Tanrı’nın görünmezliğini konu alan metinde "2- Görünmez Tanrı’nın" sözlerinden başlayıp "Amin. (1.Ti 6:13-16)" sözleri de dahil olmak üzere bu aralıktaki bölümü olduğu gibi kopyalayın.

◆ Alıntılanan Metin:
==============================
2- Görünmez Tanrı’nın görünümü ve açıklayıcısı. Tanrı’nın görünemez olmasını EA’daki Tanrı’yı gören insanlarla51 ya da YA’da açıklanan gerçek olan Oğul’un Tanrı’nın kendisi olmasıyla nasıl bağdaştırabiliriz? 1. Timoteos 6:16 bunun güçlü bir şekilde ifade edilmiş örneğidir:
… Tanrı’nın … Mesih İsa’nın huzurunda sana buyuruyorum: Rabbimiz İsa Mesihin gelişine dek Tanrı buyruğunu lekesiz ve kusursuz olarak koru. Mübarek ve tek hükümdar, kralların Kralı, rablerin Rabbi, ölümsüzlüğün tek sahibi, yaklaşılmaz ışıkta yaşayan, hiçbir insanınn görmediği ve göremeyeceği Tanrı, Mesih’i belirlenen zamanda ortaya çıkaracaktır. Onur ve kudret sonsuza dek O’nun olsun! Amin. (1.Ti 6:13-16)
==============================
◆ Veri Kesiti:

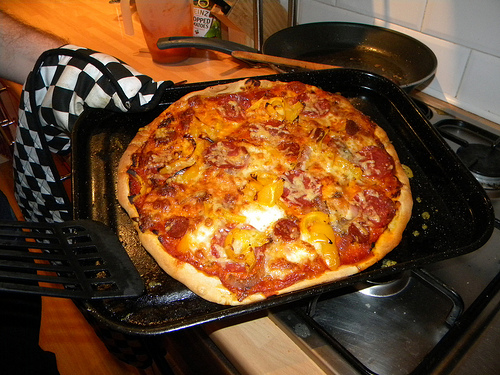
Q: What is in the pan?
==============================
◆ Alıştırma Yanıtı:
2- Görünmez Tanrı’nın görünümü ve açıklayıcısı. Tanrı’nın görünemez olmasını EA’daki Tanrı’yı gören insanlarla51 ya da YA’da açıklanan gerçek olan Oğul’un Tanrı’nın kendisi olmasıyla nasıl bağdaştırabiliriz? 1. Timoteos 6:16 bunun güçlü bir şekilde ifade edilmiş örneğidir:
… Tanrı’nın … Mesih İsa’nın huzurunda sana buyuruyorum: Rabbimiz İsa Mesihin gelişine dek Tanrı buyruğunu lekesiz ve kusursuz olarak koru. Mübarek ve tek hükümdar, kralların Kralı, rablerin Rabbi, ölümsüzlüğün tek sahibi, yaklaşılmaz ışıkta yaşayan, hiçbir insanınn görmediği ve göremeyeceği Tanrı, Mesih’i belirlenen zamanda ortaya çıkaracaktır. Onur ve kudret sonsuza dek O’nun olsun! Amin. (1.Ti 6:13-16)